# Paper Summary: The Tradeoffs of Large Scale Learning

Last updated:Please note This post is mainly intended for my

personal use. It is not peer-reviewed work and should not be taken as such.

## WHAT

The authors investigate whether well-known tradeoffs in machine learning (such as the bias-variance tradeoff) need some adapting when it comes to training on massive amounts of data.

*Particularly* taking into account the fact that optimization algorithms have their own computational complexities.

## WHY

They feel this is important because as we gather more and more data, computational time (when running learning algorithms) becomes a more limiting constraint than the availability of data.

## HOW

They model the learning process as a **constraint satisfaction problem**, where we want to minimize the expected (out-of-sample) generalization error.

**Minimize** Generalization error \(E_\text{gen} = E_\text{app} + E_\text{est} + E_\text{opt}\), where:

\(E_\text{app}\) (Approximation error): Error caused by using model families that don't have sufficient capacity (i.e. are not sufficiently complex, underfitting the data)

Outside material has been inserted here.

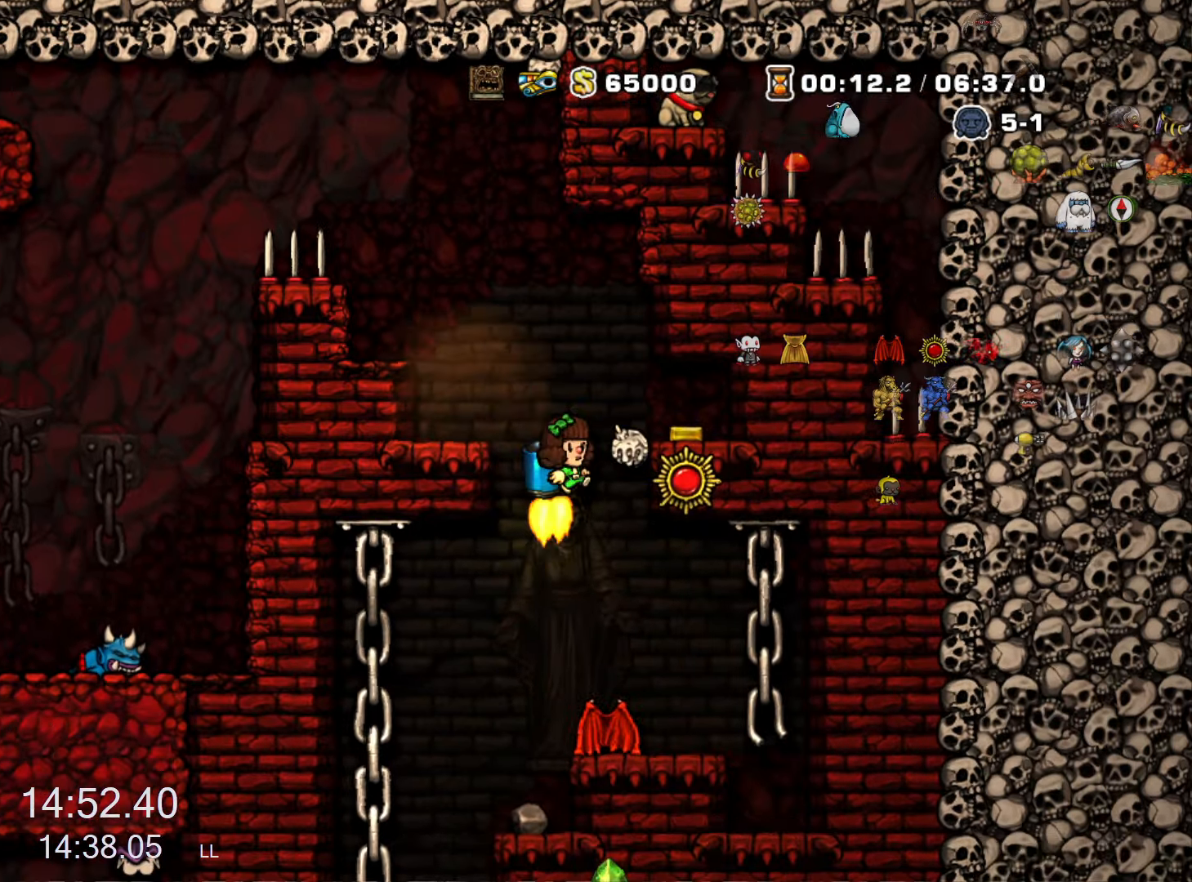
{"keys": [], "events": [[33, "left", "down"], [83, "run", "up"], [83, "z", "up"], [183, "left", "up"], [183, "z", "down"], [266, "left", "down"], [266, "z", "up"], [416, "left", "up"]]}
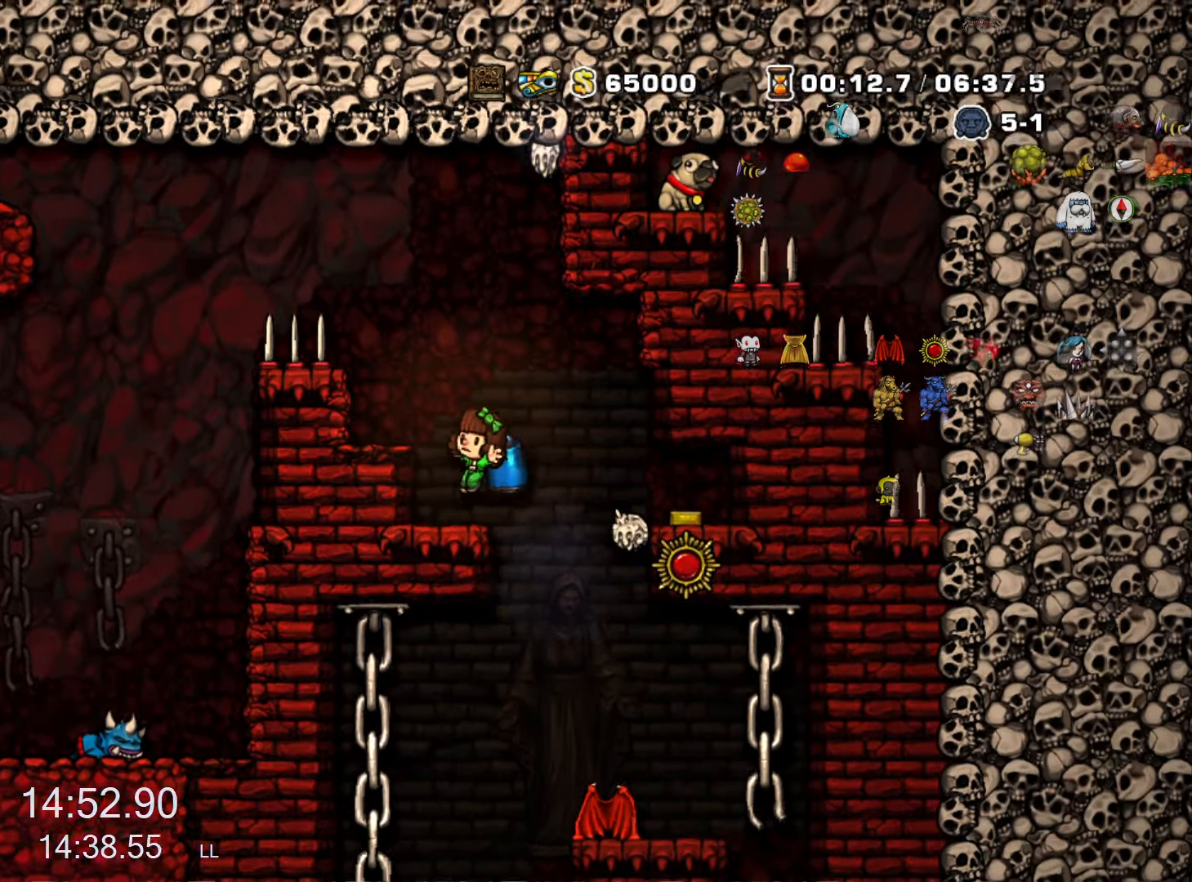
{"keys": ["run"], "events": [[333, "run", "down"]]}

\(E_\text{est}\) (Estimation error): Error caused by overfitting training data

\(E_\text{opt}\) (Optimization error): Error caused by the fact that we're not actually fully minimizing the objective function; we usually stop after some number of iterations, take shortcuts, etc.

**Subject to:**

\(n \leq n_\text{max} \), where \(n_\text{max}\) is the number of examples in the training data

\(T \leq T_\text{max}\), where \(T_\text{max}\) is maximum time we're willing to wait for the optimization algorithm to run

The authors define **small-scale** and **large-scale** problems as:

Small-scale problems: the constraint on the number of examples is dominant

Large-scale problems: the constraint on the running time of the algorithm is dominant

They then compare how a couple of Gradient Descent variants perform w.r.t. these parameters.

## CLAIMS

Small, shallow, approximate model optimization on a large dataset is more efficient than intense optimization on smaller datasets.

- E.g. using SGD (Stochastic Gradient Descent) on large data is more efficient that using full-batch gradient descent learning on less data.

## QUOTES

"Stochastic algorithms (SGD, 2SGD) yield the best generalization performance [in large-scale problems] despite being the worst optimization algorithms."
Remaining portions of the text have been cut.